「星火」「文革宣伝画」

昨日、専修大学での上映回(1月21日の拙ブログにて紹介したイベント)にて鑑賞。胡傑監督の「星火」は、大躍進政策の失敗で全国に餓死者があふれた1960年に農村の悲惨な実態を中央に伝えない地方官僚の腐敗に憤った知識人たちが制作した地下刊行物「星火」への弾圧事件、今もタブーとされる歴史の闇に切り込んだドキュメンタリー。死刑やリンチで何人もの仲間を失い、自らは懲役を経てどうにか生き延びた証言者たちのすさまじいほどの記憶力・知力・精神力、不屈の生命力に圧倒され、こうべを垂れる思いでした。

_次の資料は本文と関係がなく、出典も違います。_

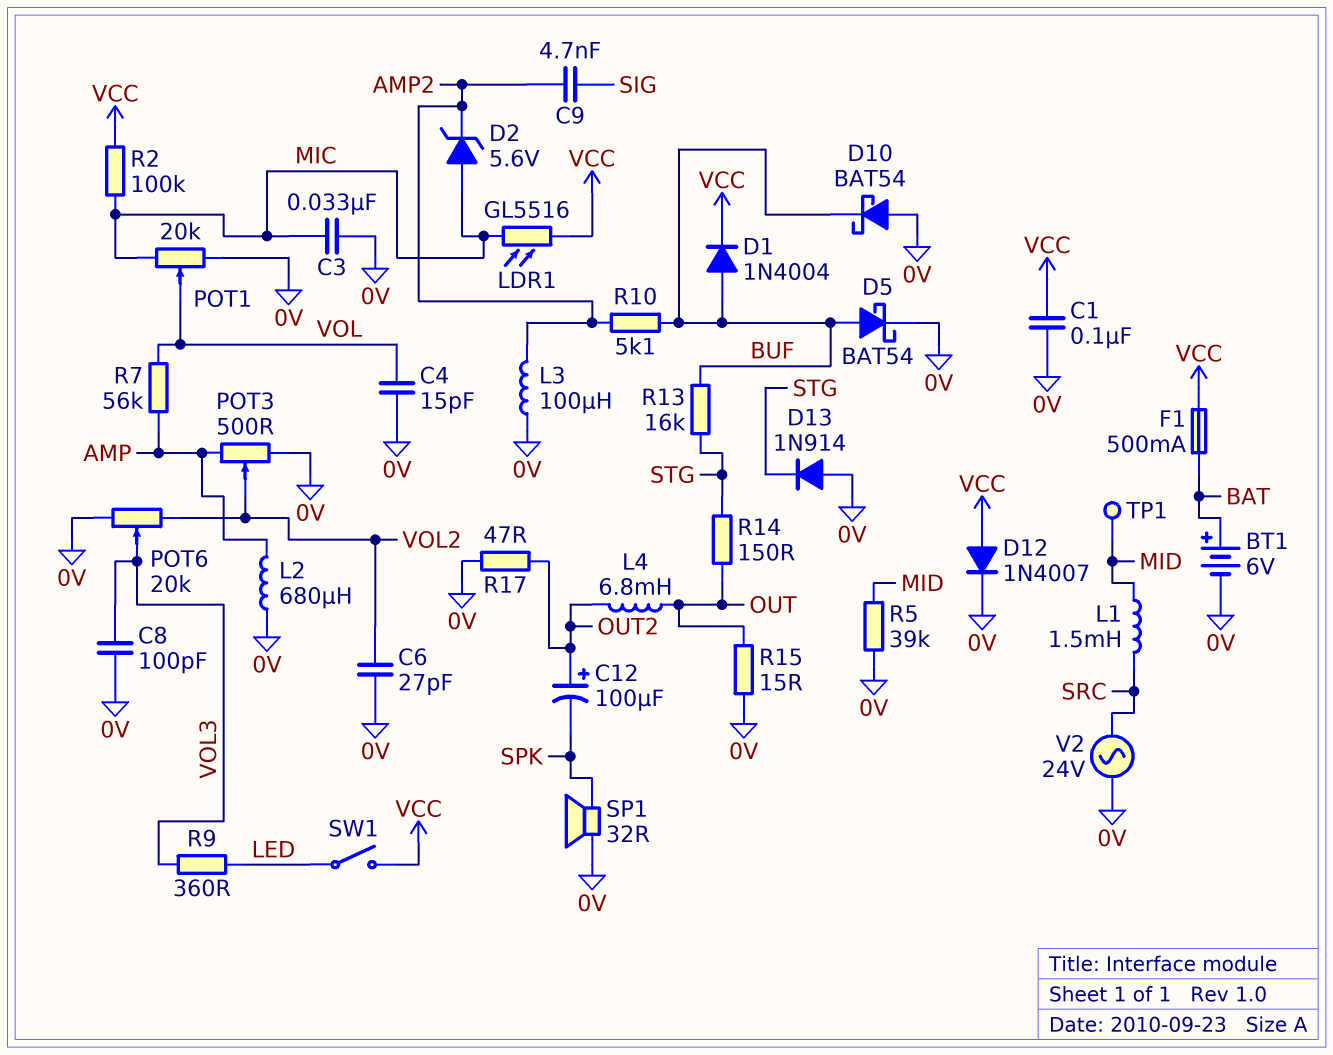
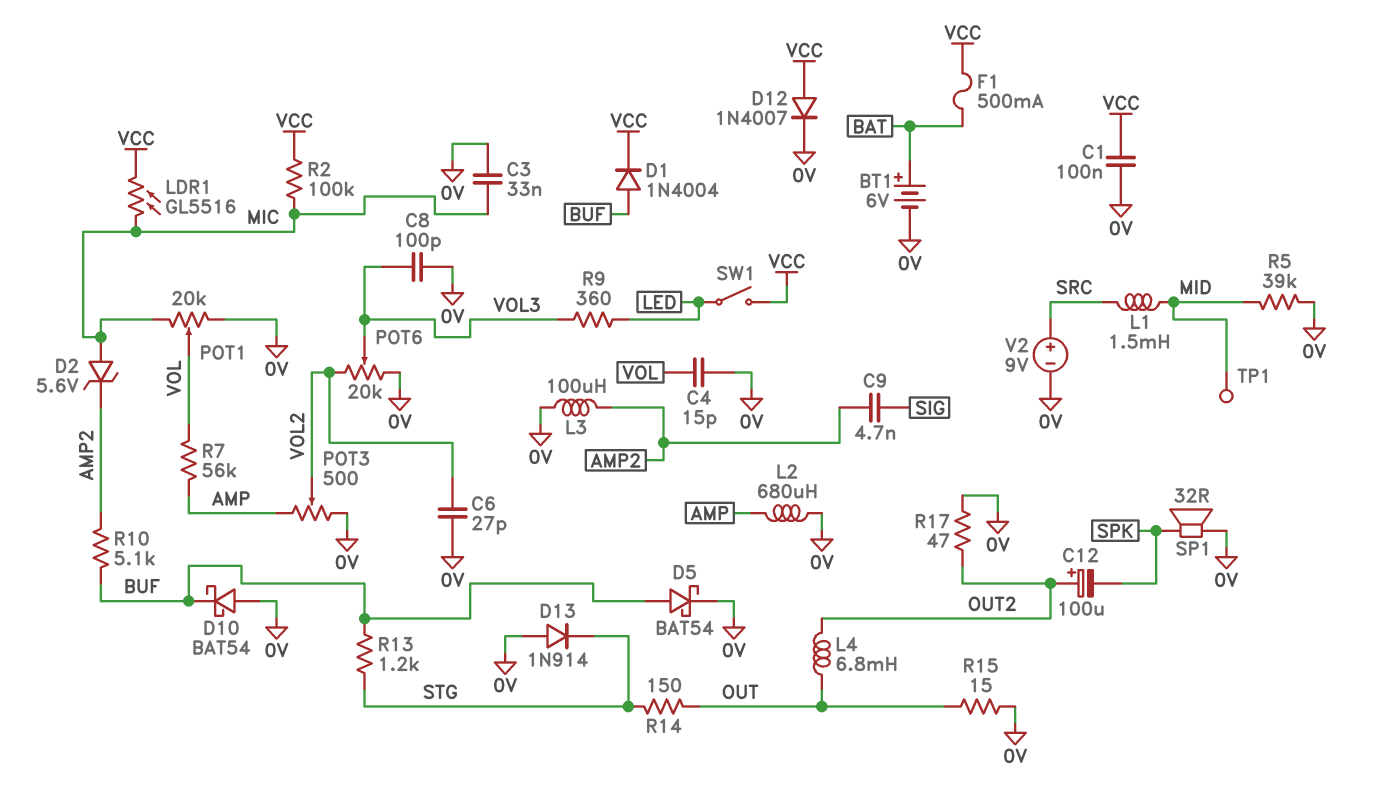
R13: 16k (BUF, STG) -> 1.2k (BUF, STG)
V2: AC 24V (0V, SRC) -> 9V (plus SRC, minus 0V)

胡傑、艾暁明の両監督による「文革宣伝画(原題:紅色美術)」はタイトルどおり文革時にさかんに描かれ毛沢東の神格化に大きな役割を果たしたプロパガンダ絵画について、関係者の証言や研究者・コレクターの分析、当時の多様な記録映像で構成したドキュメンタリー。宣伝画で名を成し今も要職に就いている画家もいれば、紅衛兵として洗脳されていた当時を後悔し涙を流す画家もおり、ただし全体としては“あの時代”を告発する映画というより本質的にその延長線上にある現在をそのまま見せているというか、今後はもしかするとそれが公的に黒歴史になる日も来るかもしれないけれど少なくとも今はまだ「自分は画家だから描けと言われたものを描いた。なんであれ絵を描けることが喜びであり光栄だった」というようなことを胸を張って言える時代なんだなというのが分かった。それと、ひどく偏向したものであっても幼少期に高揚感あふれる歌や絵を通じて刷りこまれた思想教育は長じて条件反射的になつかしく楽しく思い出される可能性が高いゆえにおそろしくまたおぞましいということ。そしてさらに、どの絵も実際出来が良くてポップアートとして見れば人気が高いのはうなずけるということも。
いずれも個人的には初めて知る、もちろん初めて見る映画だったこともあって強烈な印象で、どしろーとな感想しか言えない状況ですがこういう映画を見られるチャンスがあって良かった。とりあえず当日配布されたレジュメとかネット上の関連資料を読んだりして復習や学習をするとします。